How will you design your research? How will you know whether test-optional has worked? These are questions that you should be talking about now, not in a year, and certainly not in two years.

How will you respond to people who are test advocates who point to this data point or that tidbit of information that supports the return to a testing requirement, or maybe even a new emphasis on tests?

Do you trust the years of research? Do you take an intuitive approach when you argue against the use of tests? Do we just have to change the idea of college admissions as the gate keeper that only grants access to those well qualified by nature of birth?

Remember the words of Lark Park from the UC Regents, who, as quoted in a CHE article said this:

Lark Park, a regent, described her concerns with the faculty panel’s focus on the predictive value of ACT and SAT scores.

“My first reaction was, Wow, we must be really doing something wrong,” she said. “I thought higher ed was really about you take people who are there, put them in the intellectual life of the university, filled with curiosity and research opportunities, and that really ignites something in people that is motivating and life-changing whether you have a high SAT score or a low SAT score.”

“This reliance on predictive value,” she said, “is implying ‘smart in, smart out,’ and ‘smarter in, smarter out.’ That troubles me deeply.”

We’ve known for a long time that tests are not very helpful in making admissions decisions, and when you consider the tremendous costs they burden us with, it is clear they’re not worth it. But in the coming years, there is a real possibility that the tools we’ve used to demonstrate this might be used to make the case against test optional. I can think of a couple of Testing Agencies that are already probably getting ready to make this case. If they succeed, that would be a shame. Literally.
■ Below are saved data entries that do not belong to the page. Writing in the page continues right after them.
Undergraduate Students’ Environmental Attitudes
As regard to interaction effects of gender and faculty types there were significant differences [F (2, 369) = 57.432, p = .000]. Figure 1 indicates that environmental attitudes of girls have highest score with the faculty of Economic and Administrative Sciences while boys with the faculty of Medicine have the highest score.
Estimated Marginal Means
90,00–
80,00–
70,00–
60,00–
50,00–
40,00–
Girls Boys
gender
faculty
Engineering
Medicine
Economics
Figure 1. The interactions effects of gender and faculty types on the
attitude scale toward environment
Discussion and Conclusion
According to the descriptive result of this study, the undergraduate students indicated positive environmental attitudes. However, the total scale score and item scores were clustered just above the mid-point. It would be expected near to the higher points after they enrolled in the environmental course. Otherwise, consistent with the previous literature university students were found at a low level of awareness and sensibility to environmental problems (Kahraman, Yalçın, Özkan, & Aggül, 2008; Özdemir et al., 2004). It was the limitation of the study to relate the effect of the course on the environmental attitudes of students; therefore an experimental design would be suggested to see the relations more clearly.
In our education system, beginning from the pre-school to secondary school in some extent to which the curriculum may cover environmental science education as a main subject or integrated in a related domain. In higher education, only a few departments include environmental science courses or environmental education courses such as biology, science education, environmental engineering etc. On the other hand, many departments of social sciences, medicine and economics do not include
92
Remember this: Pre-COVID-19 and post-COVID-19 are completely different worlds when it comes to our industry and our profession, and applying the rules of one to the other probably isn’t prudent. And yet, when faced with uncertainty, lots of us will want to rely on the tried-and-true.

Please don’t. Expecting this year’s applicants to look like or behave like or perform like those of previous years is folly. In a world and a country that seems divided, we could use a little empathy, a little grace, and a lot of compassion. It just might work.
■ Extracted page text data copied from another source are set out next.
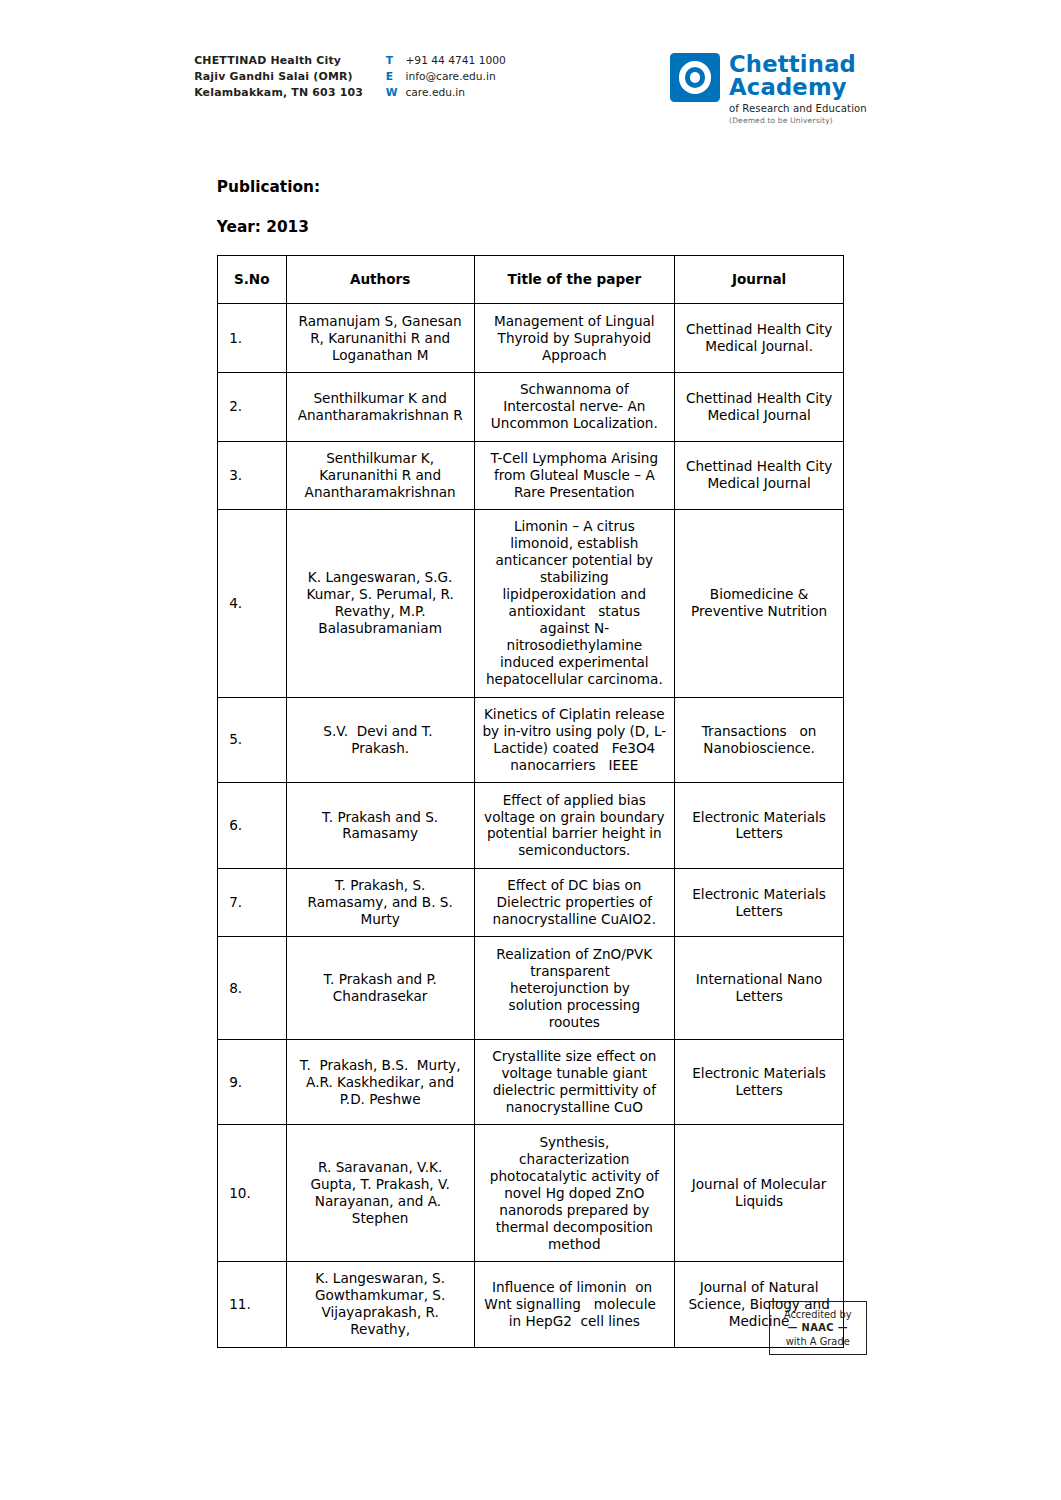CHETTINAD Health City
Rajiv Gandhi Salai (OMR)
Kelambakkam, TN 603 103
T+91 44 4741 1000
Einfo@care.edu.in
Wcare.edu.in
Chettinad
Academy
of Research and Education
(Deemed to be University)
Publication:
Year: 2013
| S.No | Authors | Title of the paper | Journal |
| --- | --- | --- | --- |
| 1. | Ramanujam S, Ganesan R, Karunanithi R and Loganathan M | Management of Lingual Thyroid by Suprahyoid Approach | Chettinad Health City Medical Journal. |
| 2. | Senthilkumar K and Anantharamakrishnan R | Schwannoma of Intercostal nerve- An Uncommon Localization. | Chettinad Health City Medical Journal |
| 3. | Senthilkumar K, Karunanithi R and Anantharamakrishnan | T-Cell Lymphoma Arising from Gluteal Muscle – A Rare Presentation | Chettinad Health City Medical Journal |
| 4. | K. Langeswaran, S.G. Kumar, S. Perumal, R. Revathy, M.P. Balasubramaniam | Limonin – A citrus limonoid, establish anticancer potential by stabilizing lipidperoxidation and antioxidant status against N- nitrosodiethylamine induced experimental hepatocellular carcinoma. | Biomedicine & Preventive Nutrition |
| 5. | S.V. Devi and T. Prakash. | Kinetics of Ciplatin release by in-vitro using poly (D, L-Lactide) coated Fe3O4 nanocarriers IEEE | Transactions on Nanobioscience. |
| 6. | T. Prakash and S. Ramasamy | Effect of applied bias voltage on grain boundary potential barrier height in semiconductors. | Electronic Materials Letters |
| 7. | T. Prakash, S. Ramasamy, and B. S. Murty | Effect of DC bias on Dielectric properties of nanocrystalline CuAIO2. | Electronic Materials Letters |
| 8. | T. Prakash and P. Chandrasekar | Realization of ZnO/PVK transparent heterojunction by solution processing rooutes | International Nano Letters |
| 9. | T. Prakash, B.S. Murty, A.R. Kaskhedikar, and P.D. Peshwe | Crystallite size effect on voltage tunable giant dielectric permittivity of nanocrystalline CuO | Electronic Materials Letters |
| 10. | R. Saravanan, V.K. Gupta, T. Prakash, V. Narayanan, and A. Stephen | Synthesis, characterization photocatalytic activity of novel Hg doped ZnO nanorods prepared by thermal decomposition method | Journal of Molecular Liquids |
| 11. | K. Langeswaran, S. Gowthamkumar, S. Vijayaprakash, R. Revathy, | Influence of limonin on Wnt signalling molecule in HepG2 cell lines | Journal of Natural Science, Biology and Medicine |
Accredited by
— NAAC —
with A Grade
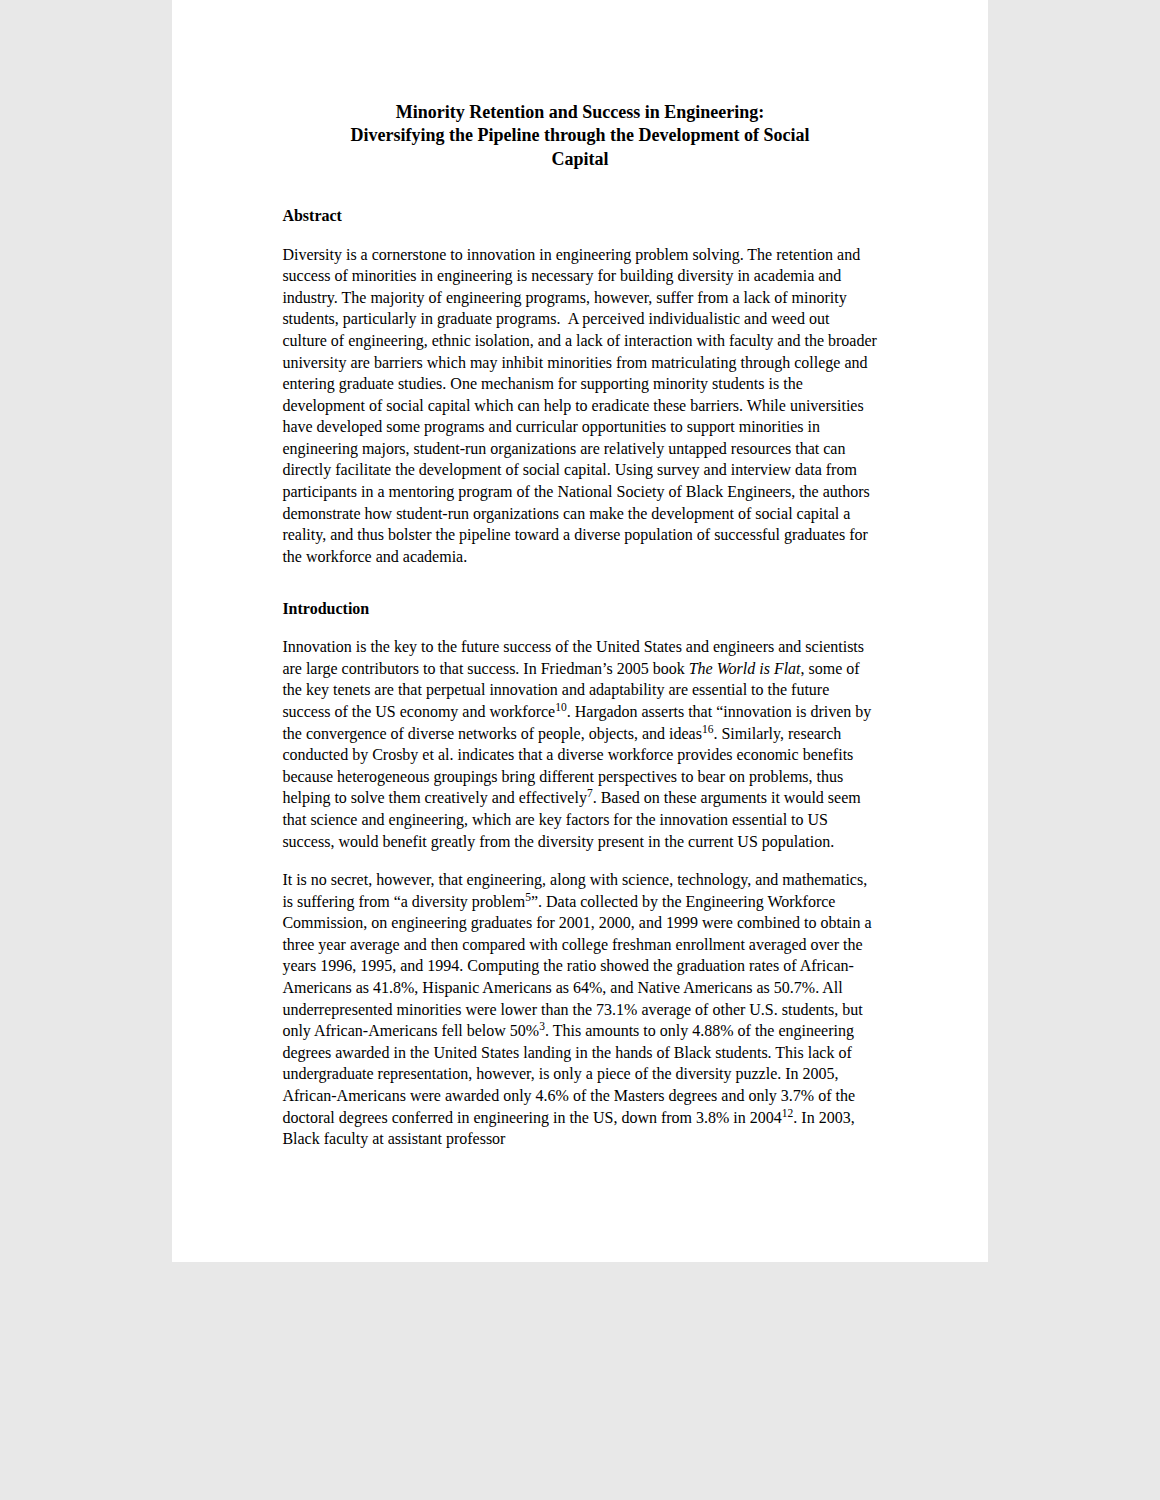Minority Retention and Success in Engineering:
Diversifying the Pipeline through the Development of Social
Capital
Abstract
Diversity is a cornerstone to innovation in engineering problem solving. The retention and success of minorities in engineering is necessary for building diversity in academia and industry. The majority of engineering programs, however, suffer from a lack of minority students, particularly in graduate programs. A perceived individualistic and weed out culture of engineering, ethnic isolation, and a lack of interaction with faculty and the broader university are barriers which may inhibit minorities from matriculating through college and entering graduate studies. One mechanism for supporting minority students is the development of social capital which can help to eradicate these barriers. While universities have developed some programs and curricular opportunities to support minorities in engineering majors, student-run organizations are relatively untapped resources that can directly facilitate the development of social capital. Using survey and interview data from participants in a mentoring program of the National Society of Black Engineers, the authors demonstrate how student-run organizations can make the development of social capital a reality, and thus bolster the pipeline toward a diverse population of successful graduates for the workforce and academia.
Introduction
Innovation is the key to the future success of the United States and engineers and scientists are large contributors to that success. In Friedman’s 2005 book The World is Flat, some of the key tenets are that perpetual innovation and adaptability are essential to the future success of the US economy and workforce10. Hargadon asserts that “innovation is driven by the convergence of diverse networks of people, objects, and ideas16. Similarly, research conducted by Crosby et al. indicates that a diverse workforce provides economic benefits because heterogeneous groupings bring different perspectives to bear on problems, thus helping to solve them creatively and effectively7. Based on these arguments it would seem that science and engineering, which are key factors for the innovation essential to US success, would benefit greatly from the diversity present in the current US population.
It is no secret, however, that engineering, along with science, technology, and mathematics, is suffering from “a diversity problem5”. Data collected by the Engineering Workforce Commission, on engineering graduates for 2001, 2000, and 1999 were combined to obtain a three year average and then compared with college freshman enrollment averaged over the years 1996, 1995, and 1994. Computing the ratio showed the graduation rates of African-Americans as 41.8%, Hispanic Americans as 64%, and Native Americans as 50.7%. All underrepresented minorities were lower than the 73.1% average of other U.S. students, but only African-Americans fell below 50%3. This amounts to only 4.88% of the engineering degrees awarded in the United States landing in the hands of Black students. This lack of undergraduate representation, however, is only a piece of the diversity puzzle. In 2005, African-Americans were awarded only 4.6% of the Masters degrees and only 3.7% of the doctoral degrees conferred in engineering in the US, down from 3.8% in 200412. In 2003, Black faculty at assistant professor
As I indicated earlier, this has been a difficult blogpost to write. When I struggle to put words down, I always think of T.S. Eliot’s East Coker, Section V. And I don’t feel so incompetent.


So here I am, in the middle way, having had twenty years—
Twenty years largely wasted, the years of l’entre deux guerres
Trying to use words, and every attempt
Is a wholly new start, and a different kind of failure
Because one has only learnt to get the better of words
For the thing one no longer has to say, or the way in which

One is no longer disposed to say it. And so each venture
Is a new beginning, a raid on the inarticulate
With shabby equipment always deteriorating
In the general mess of imprecision of feeling,
Undisciplined squads of emotion. And what there is to conquer
By strength and submission, has already been discovered
Once or twice, or several times, by men whom one cannot hope

To emulate—but there is no competition—
There is only the fight to recover what has been lost
And found and lost again and again: and now, under conditions
That seem unpropitious. But perhaps neither gain nor loss.
For us, there is only the trying. The rest is not our business.

9 thoughts on “Congratulations. You’re Test-optional. Now What?

  1. Jon, your candid writing is such a breath of fresh air and hope. May we all focus on the right thing to do — not the easiest or most familiar — and change college admissions for the better once and for all.